[TASK DATA]
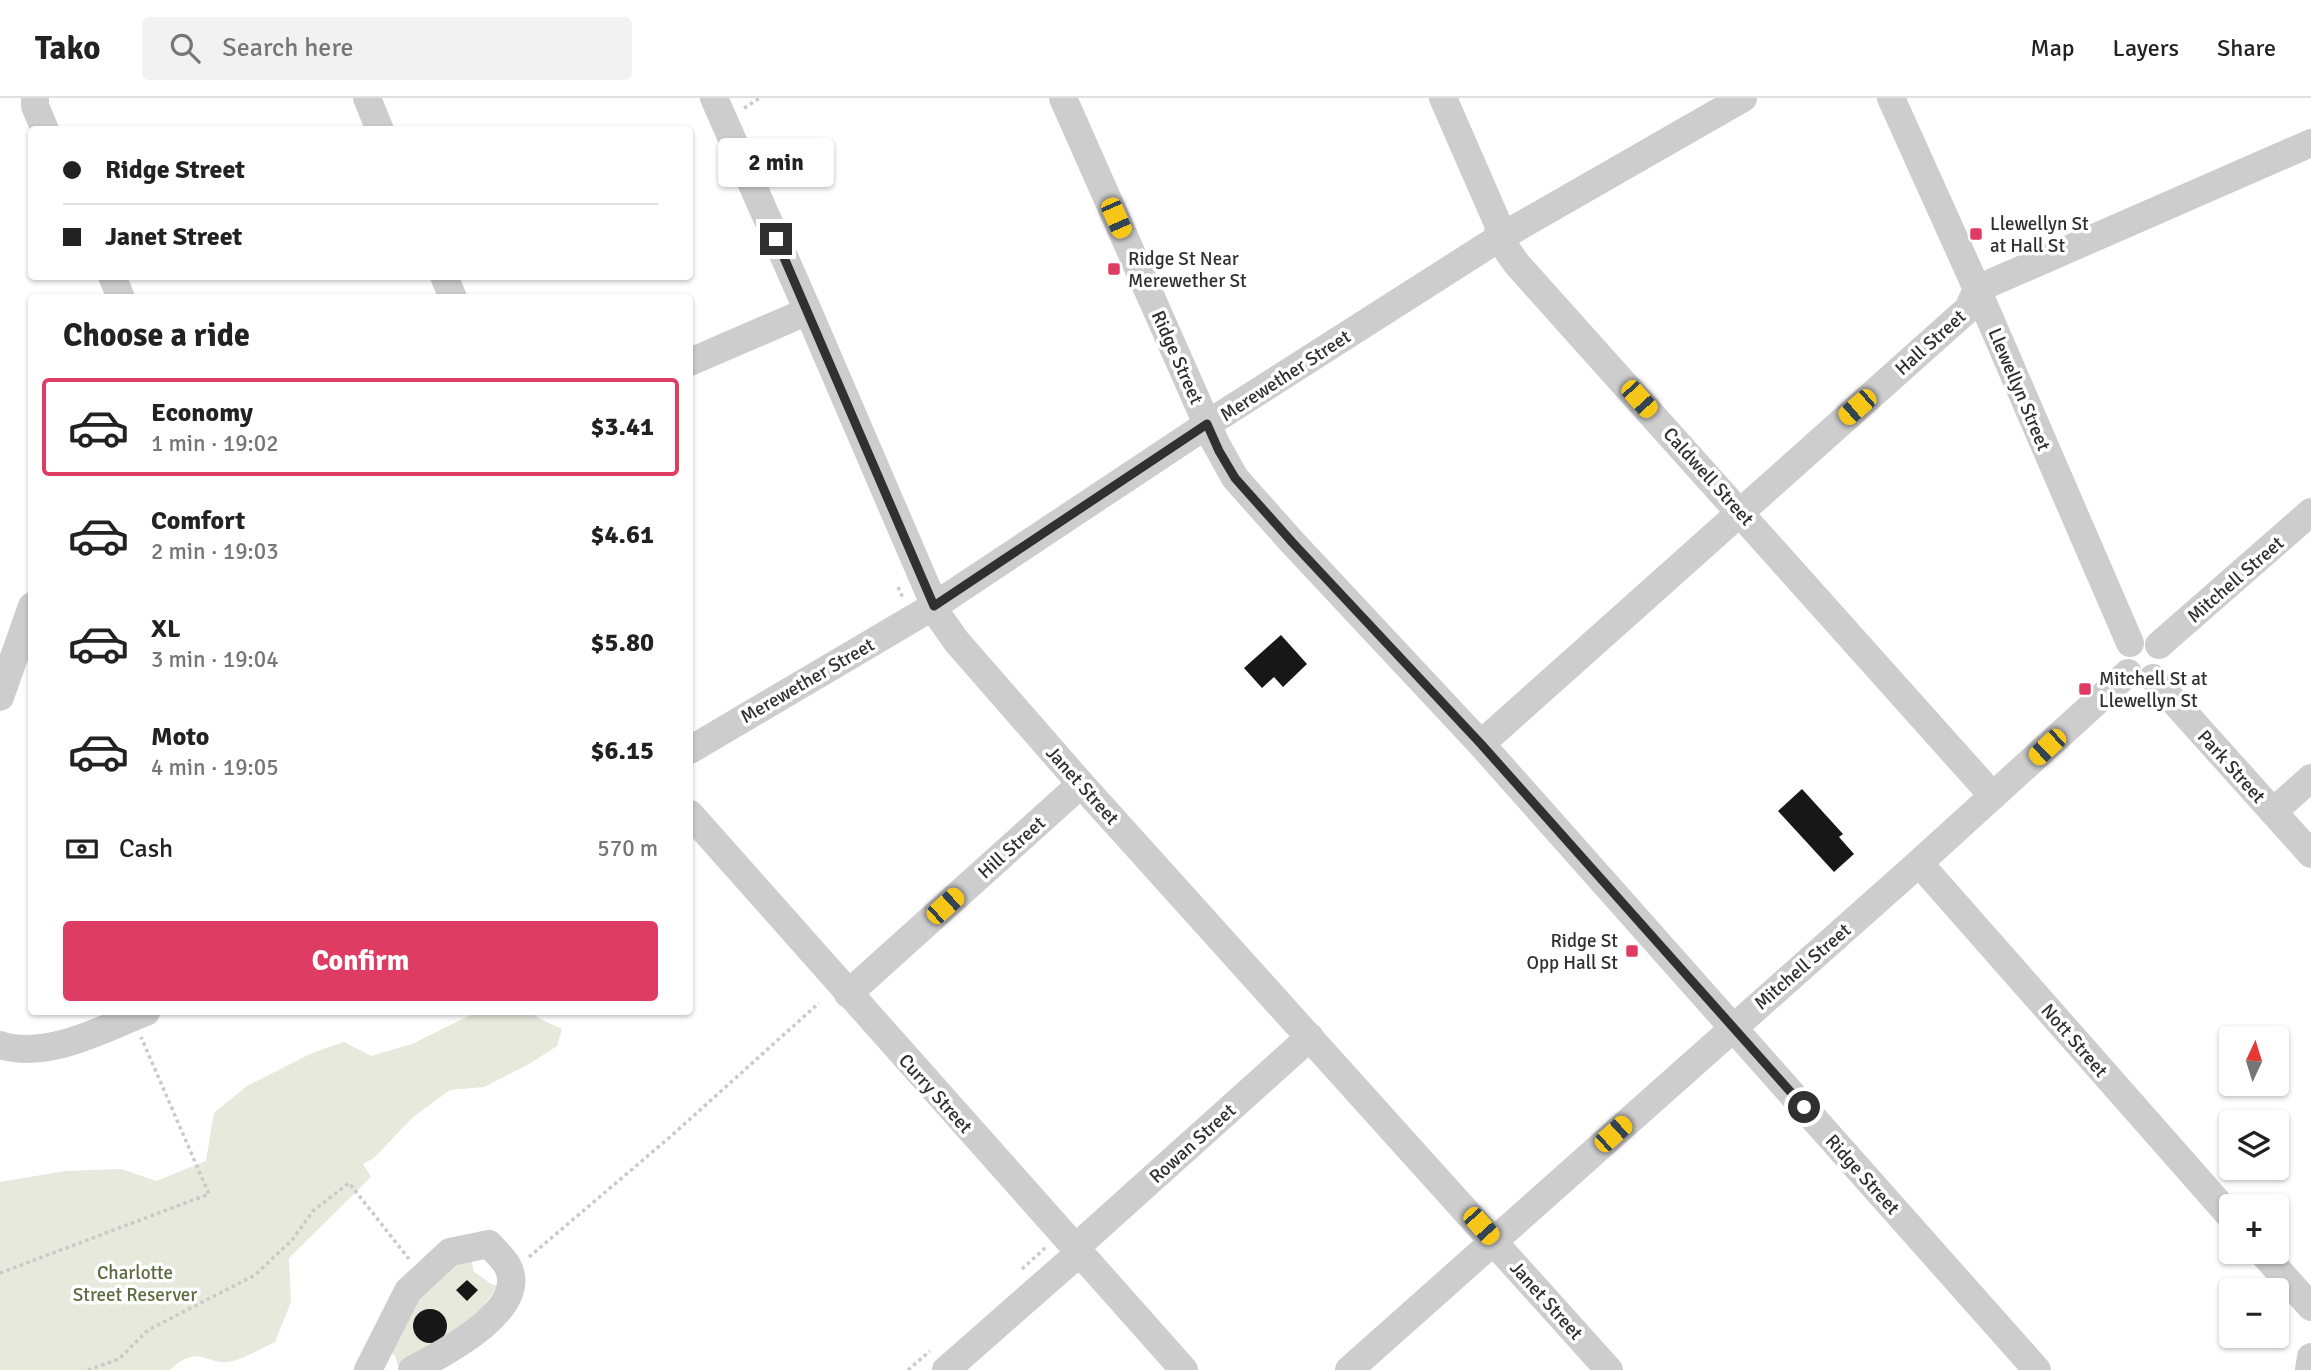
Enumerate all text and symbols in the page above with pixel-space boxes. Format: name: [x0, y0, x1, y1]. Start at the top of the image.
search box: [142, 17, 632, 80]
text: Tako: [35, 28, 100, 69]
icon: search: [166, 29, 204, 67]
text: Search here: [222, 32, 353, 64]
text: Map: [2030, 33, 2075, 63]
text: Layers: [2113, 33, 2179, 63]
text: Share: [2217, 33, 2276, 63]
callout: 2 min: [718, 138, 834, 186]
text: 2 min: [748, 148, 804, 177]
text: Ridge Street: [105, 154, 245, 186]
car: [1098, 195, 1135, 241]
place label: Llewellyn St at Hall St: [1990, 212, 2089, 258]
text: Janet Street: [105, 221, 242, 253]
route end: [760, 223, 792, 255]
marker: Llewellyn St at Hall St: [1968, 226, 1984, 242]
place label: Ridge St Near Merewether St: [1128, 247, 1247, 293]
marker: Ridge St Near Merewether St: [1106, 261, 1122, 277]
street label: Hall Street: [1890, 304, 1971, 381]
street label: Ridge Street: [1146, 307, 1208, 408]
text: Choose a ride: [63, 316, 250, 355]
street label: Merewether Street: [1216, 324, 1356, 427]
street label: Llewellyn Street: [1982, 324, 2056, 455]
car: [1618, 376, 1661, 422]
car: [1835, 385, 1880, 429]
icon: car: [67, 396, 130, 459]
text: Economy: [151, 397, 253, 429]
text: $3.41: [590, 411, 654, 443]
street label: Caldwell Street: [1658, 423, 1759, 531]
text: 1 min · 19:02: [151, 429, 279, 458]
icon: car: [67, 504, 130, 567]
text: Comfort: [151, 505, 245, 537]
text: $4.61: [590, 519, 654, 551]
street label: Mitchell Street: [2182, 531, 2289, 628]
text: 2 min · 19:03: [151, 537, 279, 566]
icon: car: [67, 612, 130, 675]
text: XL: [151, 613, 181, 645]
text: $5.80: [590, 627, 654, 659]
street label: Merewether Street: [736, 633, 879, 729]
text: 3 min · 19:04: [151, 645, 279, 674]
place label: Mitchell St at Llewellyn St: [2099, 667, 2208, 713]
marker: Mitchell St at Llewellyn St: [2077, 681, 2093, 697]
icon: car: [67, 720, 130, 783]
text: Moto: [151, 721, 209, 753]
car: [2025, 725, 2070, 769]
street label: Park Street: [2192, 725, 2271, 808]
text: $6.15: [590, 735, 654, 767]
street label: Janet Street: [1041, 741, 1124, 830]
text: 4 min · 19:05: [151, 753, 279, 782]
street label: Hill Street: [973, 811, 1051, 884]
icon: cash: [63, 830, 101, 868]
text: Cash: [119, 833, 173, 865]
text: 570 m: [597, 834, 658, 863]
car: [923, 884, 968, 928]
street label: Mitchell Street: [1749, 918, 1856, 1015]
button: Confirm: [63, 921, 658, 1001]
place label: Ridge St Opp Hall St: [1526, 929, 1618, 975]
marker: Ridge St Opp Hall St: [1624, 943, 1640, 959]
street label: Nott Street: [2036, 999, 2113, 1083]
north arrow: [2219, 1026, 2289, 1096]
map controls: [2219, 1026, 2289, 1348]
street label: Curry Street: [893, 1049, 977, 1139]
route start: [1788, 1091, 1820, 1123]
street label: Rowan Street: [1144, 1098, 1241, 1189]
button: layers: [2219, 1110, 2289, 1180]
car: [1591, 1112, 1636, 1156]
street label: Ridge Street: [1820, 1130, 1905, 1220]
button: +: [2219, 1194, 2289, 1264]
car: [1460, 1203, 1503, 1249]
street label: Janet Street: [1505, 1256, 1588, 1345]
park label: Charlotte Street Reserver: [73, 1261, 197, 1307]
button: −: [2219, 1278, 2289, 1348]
[/TASK DATA]
EXERCISE DESCRIPTION >>
Without including the pictures, reproduce all entries exactly.

SOLUTION FOR THIS PROBLEM >>
Enumerate all text and symbols in the page above with pixel-space boxes. Format: name: [x0, y0, x1, y1]. Start at the top of the image.
search box: [142, 17, 632, 80]
text: Tako: [35, 28, 100, 69]
icon: search: [166, 29, 204, 67]
text: Search here: [222, 32, 353, 64]
text: Map: [2030, 33, 2075, 63]
text: Layers: [2113, 33, 2179, 63]
text: Share: [2217, 33, 2276, 63]
callout: 2 min: [718, 138, 834, 186]
text: 2 min: [748, 148, 804, 177]
text: Ridge Street: [105, 154, 245, 186]
car: [1098, 195, 1135, 241]
place label: Llewellyn St at Hall St: [1990, 212, 2089, 258]
text: Janet Street: [105, 221, 242, 253]
route end: [760, 223, 792, 255]
marker: Llewellyn St at Hall St: [1968, 226, 1984, 242]
place label: Ridge St Near Merewether St: [1128, 247, 1247, 293]
marker: Ridge St Near Merewether St: [1106, 261, 1122, 277]
street label: Hall Street: [1890, 304, 1971, 381]
street label: Ridge Street: [1146, 307, 1208, 408]
text: Choose a ride: [63, 316, 250, 355]
street label: Merewether Street: [1216, 324, 1356, 427]
street label: Llewellyn Street: [1982, 324, 2056, 455]
car: [1618, 376, 1661, 422]
car: [1835, 385, 1880, 429]
icon: car: [67, 396, 130, 459]
text: Economy: [151, 397, 253, 429]
text: $3.41: [590, 411, 654, 443]
street label: Caldwell Street: [1658, 423, 1759, 531]
text: 1 min · 19:02: [151, 429, 279, 458]
icon: car: [67, 504, 130, 567]
text: Comfort: [151, 505, 245, 537]
text: $4.61: [590, 519, 654, 551]
street label: Mitchell Street: [2182, 531, 2289, 628]
text: 2 min · 19:03: [151, 537, 279, 566]
icon: car: [67, 612, 130, 675]
text: XL: [151, 613, 181, 645]
text: $5.80: [590, 627, 654, 659]
street label: Merewether Street: [736, 633, 879, 729]
text: 3 min · 19:04: [151, 645, 279, 674]
place label: Mitchell St at Llewellyn St: [2099, 667, 2208, 713]
marker: Mitchell St at Llewellyn St: [2077, 681, 2093, 697]
icon: car: [67, 720, 130, 783]
text: Moto: [151, 721, 209, 753]
car: [2025, 725, 2070, 769]
street label: Park Street: [2192, 725, 2271, 808]
text: $6.15: [590, 735, 654, 767]
street label: Janet Street: [1041, 741, 1124, 830]
text: 4 min · 19:05: [151, 753, 279, 782]
street label: Hill Street: [973, 811, 1051, 884]
icon: cash: [63, 830, 101, 868]
text: Cash: [119, 833, 173, 865]
text: 570 m: [597, 834, 658, 863]
car: [923, 884, 968, 928]
street label: Mitchell Street: [1749, 918, 1856, 1015]
button: Confirm: [63, 921, 658, 1001]
place label: Ridge St Opp Hall St: [1526, 929, 1618, 975]
marker: Ridge St Opp Hall St: [1624, 943, 1640, 959]
street label: Nott Street: [2036, 999, 2113, 1083]
north arrow: [2219, 1026, 2289, 1096]
map controls: [2219, 1026, 2289, 1348]
street label: Curry Street: [893, 1049, 977, 1139]
route start: [1788, 1091, 1820, 1123]
street label: Rowan Street: [1144, 1098, 1241, 1189]
button: layers: [2219, 1110, 2289, 1180]
car: [1591, 1112, 1636, 1156]
street label: Ridge Street: [1820, 1130, 1905, 1220]
button: +: [2219, 1194, 2289, 1264]
car: [1460, 1203, 1503, 1249]
street label: Janet Street: [1505, 1256, 1588, 1345]
park label: Charlotte Street Reserver: [73, 1261, 197, 1307]
button: −: [2219, 1278, 2289, 1348]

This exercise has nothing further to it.